Si riferisce ad Augusto Agosto Tota, editore reggiano appassionato del pittore Antonio Ligabue con cui collaborò per molti anni ma sul quale scarica la proprietà e dunque il tentativo di esportazione illecita.
La figlia di Tota, Simona, che incontriamo a Reggio Emilia, ci spiega che “è una cosa totalmente falsa. Quel quadro non l’ho mai visto negli uffici di mio padre, né nella sua sua abitazione. Soprattutto, non me ne ha mai parlato. Lui era un fervido appassionato dell’arte contemporanea e soprattutto di Ligabue”. Perché Sgarbi tira in mezzo suo padre? “Perché è morto un anno fa e non può difendersi”, spiega la figlia: “E’ una vera infamia”.
Un documento esclusivo, di cui i giornalisti del Fatto e di Report sono entrati in possesso riconduce però la proprietà del “Concerto con Bevitore” ancora a Vittorio Sgarbi che, dunque, avrebbe mentito ancora una volta.

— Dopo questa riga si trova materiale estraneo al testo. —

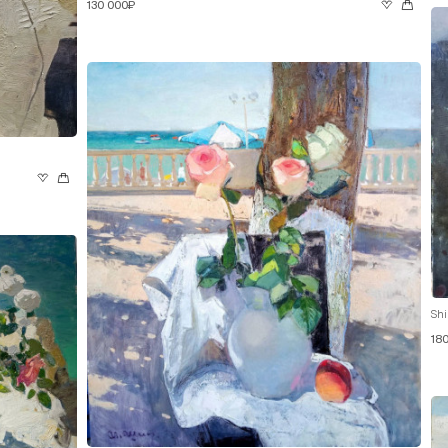
130 000₽
Shi
18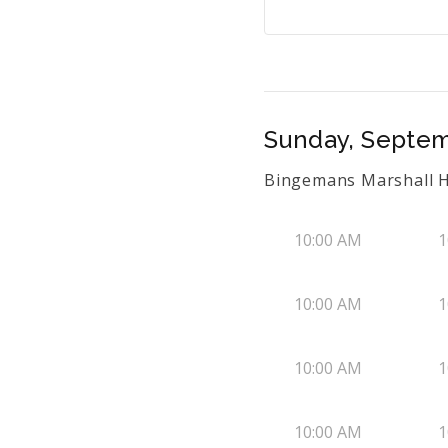
Sunday, Septem
Bingemans Marshall H
10:00 AM
1
10:00 AM
1
10:00 AM
1
10:00 AM
1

A farlo filtrare è una fonte che ha lavorato con lui a lungo. È una mail inviata il 24 febbraio 2020 dall’indirizzo segreteria.sgarbi@gmail.com (che riporta anche l’indirizzo fisico indicato di Ro Ferrarese, cioè l’abitazione di famiglia del critico) destinata all’impresario e amico Filippini. Costui la girerà agli intermediari della vendita e contiene proprio l’expertise del dipinto per accreditarne autenticità e valore. Oggetto: “Scheda corretta Valentin De Boulogne, Concerto con Bevitore, olio su tela 97×133 cm”. Molti elementi, si legge, indicano che “si abbia a che fare con la mano di Valentin”. Del resto, a quanto pare, basta vederla.
Ed è proprio quel che hanno fatto ieri i giornalisti recandosi presso il Nucleo di Tutela dei Beni Culturali di Roma, dove si trova l’opera sequestrata. Insieme a loro il professor Alessandro Bagnoli la scruta da vicino e ha pochi dubbi: “È un dipinto autografo del de Boulogne, ma di qualità altissima, potrebbe essere proprio l’originale, frutto del lavoro del grande maestro, da cui sono scaturite le tre copie note finora. Andrebbe acquisito al patrimonio dello Stato ed esposto in un grande museo nazionale”. Questo bene culturale da tutelare, è l’accusa, veniva invece trafugato all’estero. E proprio dall’attuale sottosegretario ai beni culturali.